▶ **Information provided**
━━━━━━━━━━━━━━━━━━━━

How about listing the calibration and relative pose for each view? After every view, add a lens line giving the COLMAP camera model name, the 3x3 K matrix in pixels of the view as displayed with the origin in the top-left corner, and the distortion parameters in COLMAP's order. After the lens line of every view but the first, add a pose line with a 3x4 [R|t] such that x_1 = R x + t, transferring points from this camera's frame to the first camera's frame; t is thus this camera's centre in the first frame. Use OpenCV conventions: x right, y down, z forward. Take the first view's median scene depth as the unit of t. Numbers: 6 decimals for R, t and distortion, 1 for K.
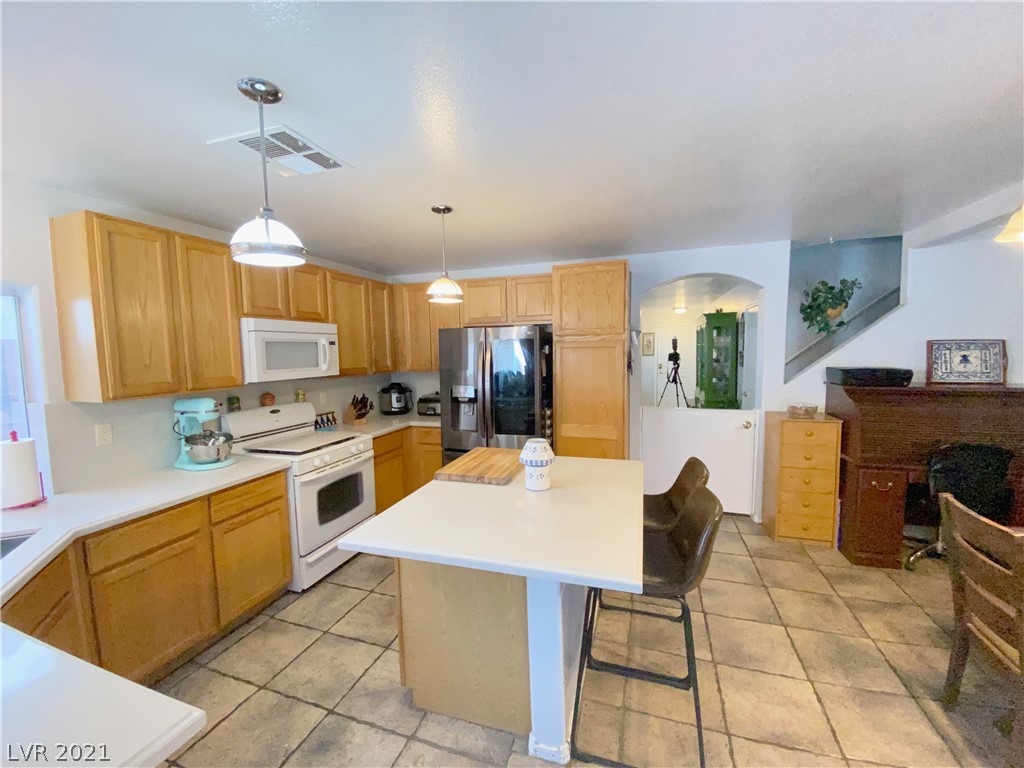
lens RADIAL K [[421.7, 0, 506.5], [0, 421.7, 383.9], [0, 0, 1]] dist [0.000812, 0.000066]
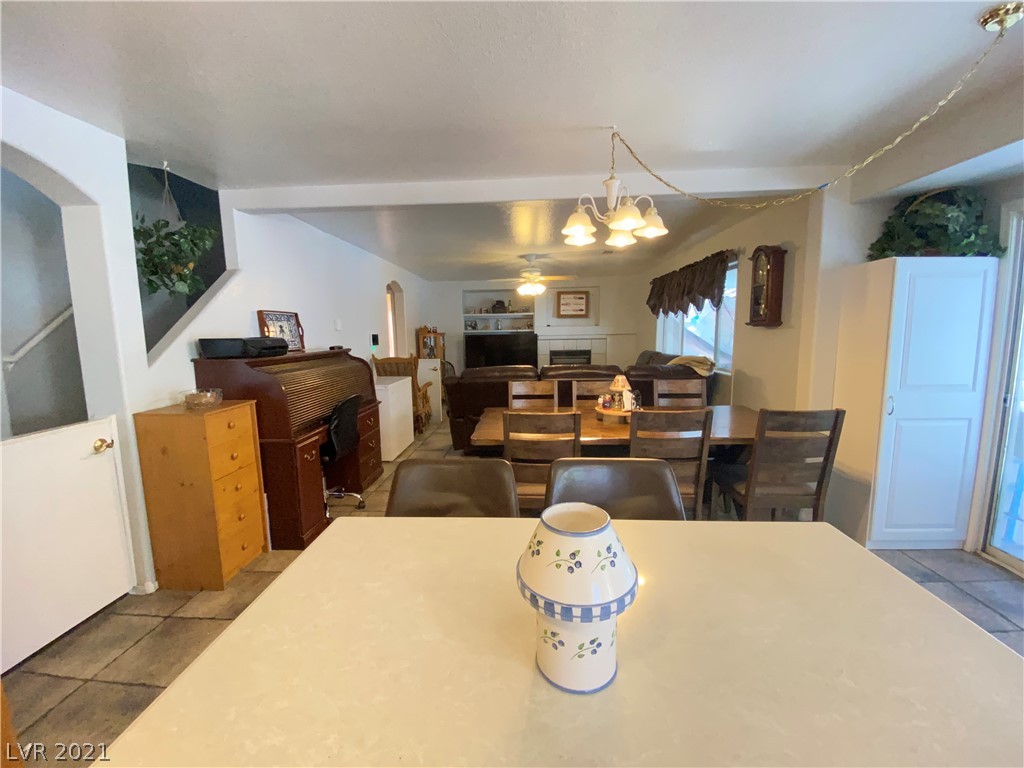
lens RADIAL K [[421.7, 0, 506.5], [0, 421.7, 383.9], [0, 0, 1]] dist [0.000812, 0.000066]
pose [[-0.257770, -0.105297, 0.960452, -0.119215], [0.106051, 0.984955, 0.136446, -0.005994], [-0.960369, 0.137028, -0.242725, 0.651916]]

━━━━━━━━━━━━━━━━━━━━

▶ **Exercise brief**
Rewrite the material with "lens line" swapped for "intrinsics line" and everything else unchanged. Leave the pictures out.

▶ **Solution to this task**
How about listing the calibration and relative pose for each view? After every view, add a intrinsics line giving the COLMAP camera model name, the 3x3 K matrix in pixels of the view as displayed with the origin in the top-left corner, and the distortion parameters in COLMAP's order. After the intrinsics line of every view but the first, add a pose line with a 3x4 [R|t] such that x_1 = R x + t, transferring points from this camera's frame to the first camera's frame; t is thus this camera's centre in the first frame. Use OpenCV conventions: x right, y down, z forward. Take the first view's median scene depth as the unit of t. Numbers: 6 decimals for R, t and distortion, 1 for K.
lens RADIAL K [[421.7, 0, 506.5], [0, 421.7, 383.9], [0, 0, 1]] dist [0.000812, 0.000066]
lens RADIAL K [[421.7, 0, 506.5], [0, 421.7, 383.9], [0, 0, 1]] dist [0.000812, 0.000066]
pose [[-0.257770, -0.105297, 0.960452, -0.119215], [0.106051, 0.984955, 0.136446, -0.005994], [-0.960369, 0.137028, -0.242725, 0.651916]]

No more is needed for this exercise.